Various comparisons of D*P values among three schemes with other lengths of wire are presented in Fig. 6 and, with these comparisons, the minimal data rates for lower D*P values of the CMMVL scheme compared with two other schemes are listed in Table 3 over different wire lengths. In addition, although it is not easy to estimate switching activities between IPs in a GALS system without a target application, the minimal switching activities are calculated based on 183 MHz which is the operational clock frequency of state-of-the-art on-chip bus [13] , [14] .
There is no benefit of the CMMVL scheme over all the range of data rate with 0 mm wire or 2 mm wire compared with dual-rail and 1-of-4 schemes. However, with input data in every 2.44 cycles (switching activity =1/2.44), the CMMVL scheme is superior to the dual-rail scheme over the wire length of 2 mm. In the 1-of-4 scheme, when the switching activity is about 1/3.98, the gain of the CMMVL scheme can be obtained with 4 mm wire lengths or more. The amount of D*P reduction of the CMMVL scheme depends on the wire length and data rate. For example, with 10 mm wire and 100 MHz data rate, the CMMVL scheme reduces the D*P value of dual-rail and 1-of-4 schemes by 51.4% and 27.0%, respectively.
Conclusions
A DI data transfer mechanism for GALS based SoC design is proposed, using CMMVL circuits with N+1 wires for transferring N-bit data. With conventional DI data transfer mechanisms, 2N+1 wires are required. The proposed CM-MVL circuits are compared with traditional dual-rail and 1-of-4 DI schemes through the delay and power simulations at the transistor level.

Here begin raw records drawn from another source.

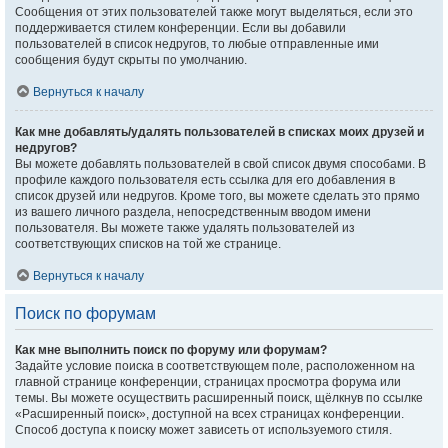
Сообщения от этих пользователей также могут выделяться, если это
поддерживается стилем конференции. Если вы добавили
пользователей в список недругов, то любые отправленные ими
сообщения будут скрыты по умолчанию.
Вернуться к началу
Как мне добавлять/удалять пользователей в списках моих друзей и
недругов?
Вы можете добавлять пользователей в свой список двумя способами. В
профиле каждого пользователя есть ссылка для его добавления в
список друзей или недругов. Кроме того, вы можете сделать это прямо
из вашего личного раздела, непосредственным вводом имени
пользователя. Вы можете также удалять пользователей из
соответствующих списков на той же странице.
Вернуться к началу
Поиск по форумам
Как мне выполнить поиск по форуму или форумам?
Задайте условие поиска в соответствующем поле, расположенном на
главной странице конференции, страницах просмотра форума или
темы. Вы можете осуществить расширенный поиск, щёлкнув по ссылке
«Расширенный поиск», доступной на всех страницах конференции.
Способ доступа к поиску может зависеть от используемого стиля.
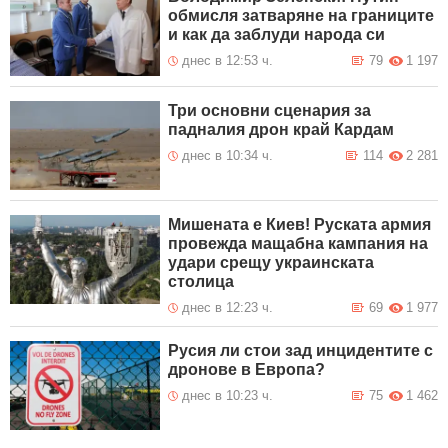
обмисля затваряне на границите
и как да заблуди народа си
днес в 12:53 ч.
79
1 197
Три основни сценария за
падналия дрон край Кардам
днес в 10:34 ч.
114
2 281
Мишената е Киев! Руската армия
провежда мащабна кампания на
удари срещу украинската
столица
днес в 12:23 ч.
69
1 977
Русия ли стои зад инцидентите с
дронове в Европа?
днес в 10:23 ч.
75
1 462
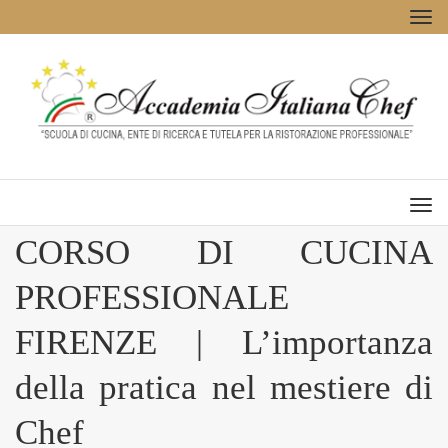
Tog
navi
Men
CORSO DI CUCINA
PROFESSIONALE
FIRENZE | L’importanza
della pratica nel mestiere di
Chef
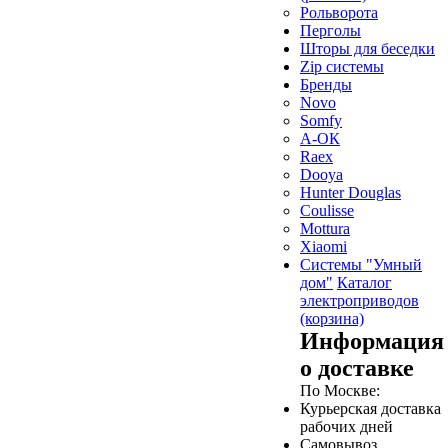
Рольворота
Перголы
Шторы для беседки
Zip системы
Бренды
Novo
Somfy
А-ОК
Raex
Dooya
Hunter Douglas
Coulisse
Mottura
Xiaomi
Системы "Умный
дом"
Каталог
электроприводов
(корзина)
Информация
о доставке
По Москве:
Курьерская доставка
рабочих дней
Самовывоз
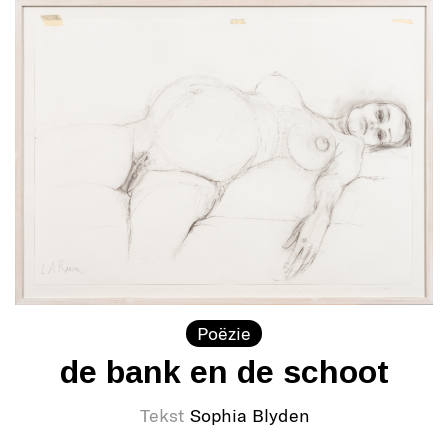
Poëzie
de bank en de schoot
Tekst
Sophia Blyden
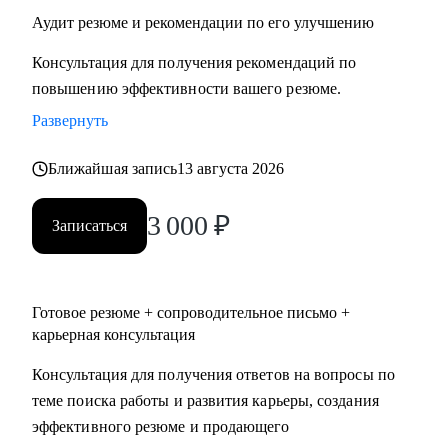
• Гостинично-ресторанный бизнес;
Аудит резюме и рекомендации по его улучшению
• Логистика и закупки;
Консультация для получения рекомендаций по
• Красота&Мода;
повышению эффективности вашего резюме.
• Спорт;
• PR, организация мероприятий;
Развернуть
• Безопасность;
Ближайшая запись
13 августа 2026
• Услуги для бизнеса и населения.
3 000
₽
Записаться
Готовое резюме + сопроводительное письмо +
карьерная консультация
Консультация для получения ответов на вопросы по
теме поиска работы и развития карьеры, создания
эффективного резюме и продающего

By decreasing transmission wires, the simulation results show that the proposed CMMVL scheme is superior to the conventional DI scheme in terms of the D*P and this improvement of the D*P depends on the wire length and data rate. Simulation results for 2-bit data with wire lengths over 4 mm demonstrate that the CMMVL scheme reduces the D*P of dual-rail and 1-of-4 encoding schemes by a maximum of 51.4% and 27.0%, respectively.